We have been exposed to so much fear, uncertainty, and hardship as a result of the COVID-19 pandemic. Will this experience leave lasting imprints on our traits as a people? Will these lead to permanent changes in our personality as individuals? Those among us who grew up with parents or grandparents who experienced World War II notice a peculiar character attribute among them. They’re frugal to an extent that you feel they’re constantly preparing for a crisis. They have food stashed in the cabinet and they’re solicitous in saving every centavo. You even get the sense, when you observe keenly, that they’re ready to pack up and leave anytime. The suffering and difficulties they went through during the war certainly left an indelible mark in their psyche.

TASK BRIEF — Set down the entire passage above about whether the COVID-19 pandemic will leave lasting marks on people, word for word and with nothing changed.

GIVEN RECORDS —

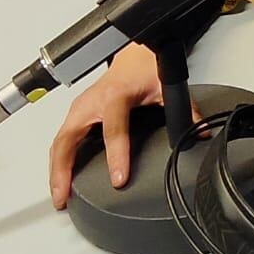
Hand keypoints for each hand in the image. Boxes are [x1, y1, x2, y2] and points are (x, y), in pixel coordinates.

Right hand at [45, 42, 181, 206]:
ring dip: (55, 171)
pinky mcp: (76, 116)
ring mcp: (79, 110)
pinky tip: (61, 180)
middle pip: (67, 139)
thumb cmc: (143, 69)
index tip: (118, 179)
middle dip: (62, 170)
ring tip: (58, 196)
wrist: (132, 56)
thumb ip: (182, 110)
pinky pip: (62, 141)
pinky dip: (58, 162)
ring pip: (59, 143)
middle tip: (63, 196)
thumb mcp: (165, 86)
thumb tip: (198, 132)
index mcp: (114, 96)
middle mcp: (90, 104)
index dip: (116, 156)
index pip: (113, 130)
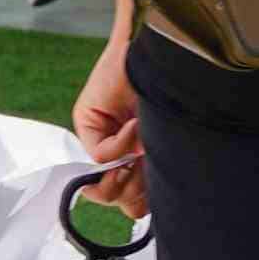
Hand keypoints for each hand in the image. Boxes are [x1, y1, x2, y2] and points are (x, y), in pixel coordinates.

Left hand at [73, 25, 145, 218]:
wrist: (160, 49)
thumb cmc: (171, 89)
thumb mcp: (162, 141)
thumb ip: (150, 173)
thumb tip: (137, 211)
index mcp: (134, 153)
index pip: (126, 198)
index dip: (136, 200)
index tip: (151, 192)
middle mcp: (111, 147)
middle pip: (113, 197)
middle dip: (133, 189)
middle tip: (146, 168)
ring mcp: (96, 134)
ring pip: (102, 182)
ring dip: (128, 171)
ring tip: (143, 150)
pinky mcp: (86, 121)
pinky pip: (102, 154)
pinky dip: (123, 144)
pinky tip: (135, 124)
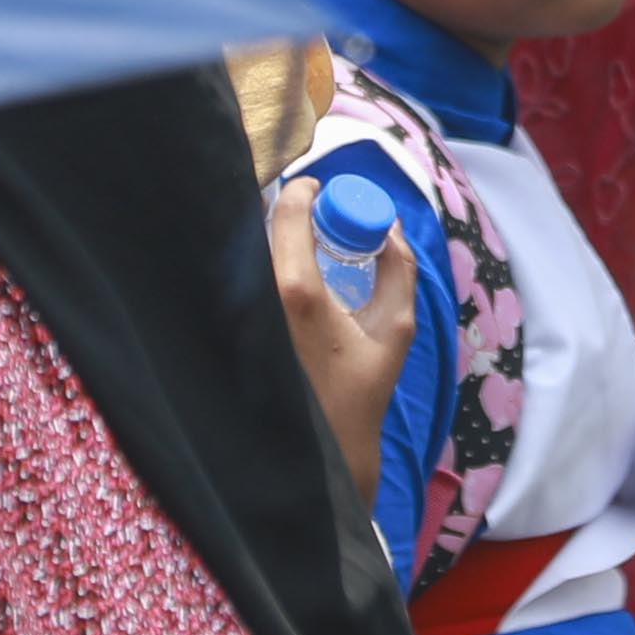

EXERCISE OUTPUT —
We have been exposed to so much fear, uncertainty, and hardship as a result of the COVID-19 pandemic. Will this experience leave lasting imprints on our traits as a people? Will these lead to permanent changes in our personality as individuals? Those among us who grew up with parents or grandparents who experienced World War II notice a peculiar character attribute among them. They’re frugal to an extent that you feel they’re constantly preparing for a crisis. They have food stashed in the cabinet and they’re solicitous in saving every centavo. You even get the sense, when you observe keenly, that they’re ready to pack up and leave anytime. The suffering and difficulties they went through during the war certainly left an indelible mark in their psyche.